In what circumstances will a motion judge strike down a negotiated settlement agreement?

Ontario, Canada


The following excerpt is from Lamadrid v. Silva, 1994 CanLII 3837 (ON CJ):

[14] In Craig v. Craig, the attack on a negotiated settlement agreement concerned, in part, the possible omission of a substantial term, which led the motions judge to question whether the parties were ad idem — fundamental question where the failure of a contract is alleged. As well, the husband raised a possible inequality of bargaining position, alleging that his wife had threatened his prosecution for the presentation of false mortgage renewal documents. Justice Rutherford decided in favour of the wife and agreed that there was no omission of a substantial term and no lack of a meeting of the minds. The solicitors had agreed, collaterally, to the execution of the mortgage renewal and a separation agreement was signed.

[15] As I have said, the most unusual wording of the minutes represents a case much different from the agreement considered by Justice Rutherford in Craig v. Craig and there is not sufficient certainty to sustain the total settlement. It represented an agreement only to come to an agreement at a later time and is unenforceable, except as to the interim-interim aspects dealt with.

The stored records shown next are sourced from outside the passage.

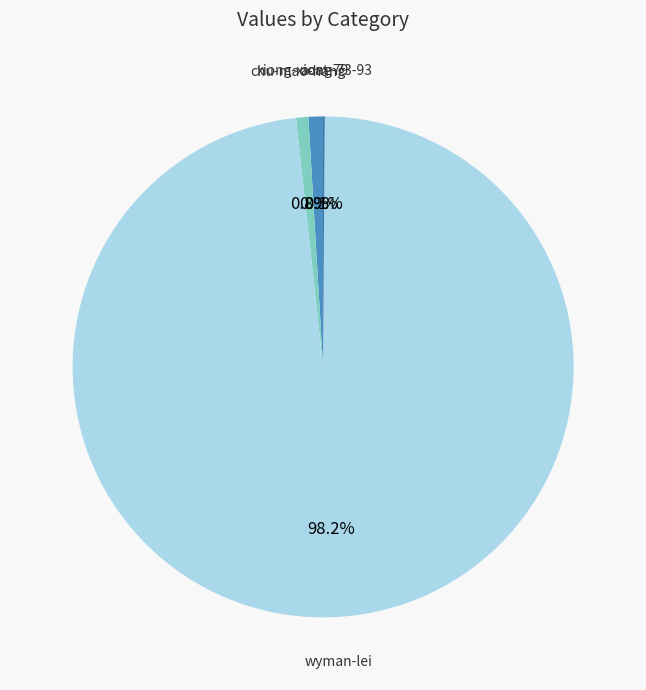

What percentage is NOT represented by chu-mao-hang?

99.2%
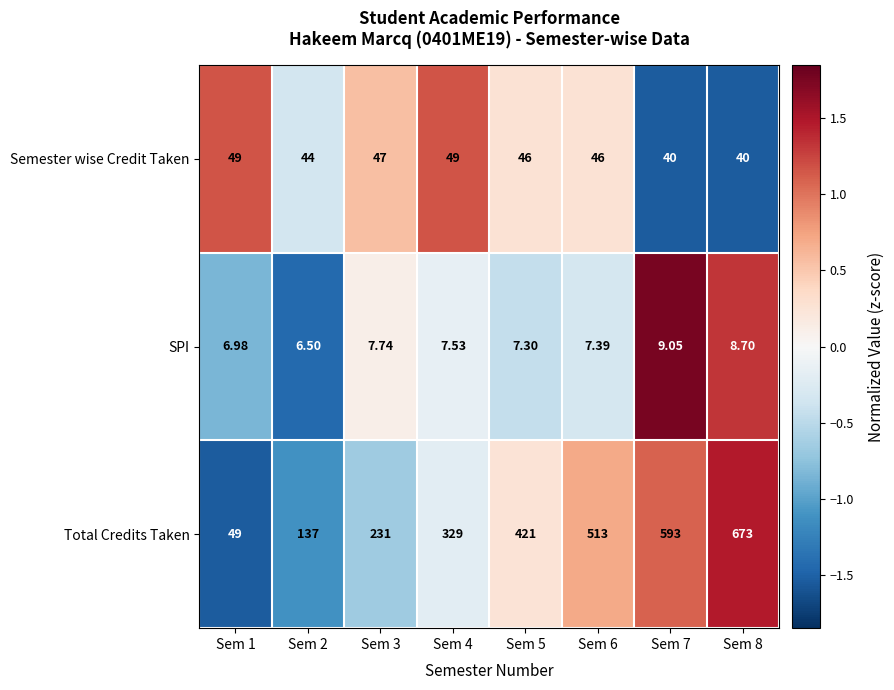

Is the value of Semester wise Credit Taken at Sem 8 greater than the value of SPI at Sem 3?

Yes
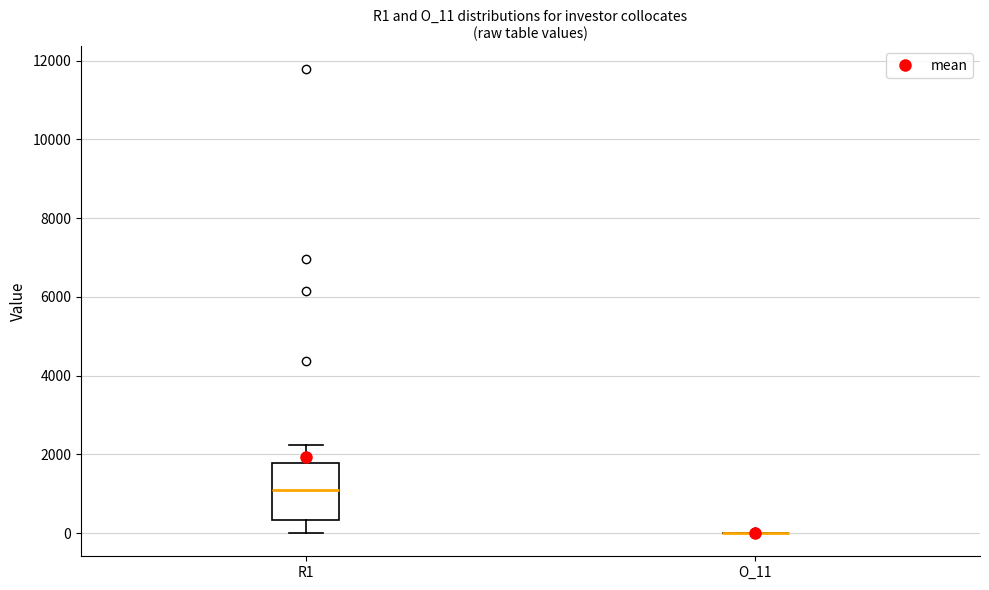

Reading left to right, transcribe this box plot: for each box, give where its median line is, the range the box spans, and where its two whiskers end, as read against the y-axis. The values are not printed on the chart, so give them approximately, as read against the axis.

R1: median 1000, box 400 to 1800, whiskers 0 to 2200
O_11: box collapsed to a line at 0, whiskers 0 to 0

[16] The agreement made by these parties as expressed in the minutes cannot be viewed as ending this litigation for another reason. In Craig v. Craig, the husband’s allegation of bargaining inequality and coercion was found not to be the real reason for his repudiation of the agreement. In fact, his first wife had given notice of her intention to claim child support and the husband: . . . decided his agreed upon settlement with the petitioner was going to jeopardize his capacity to pay appropriate child support to his former spouse.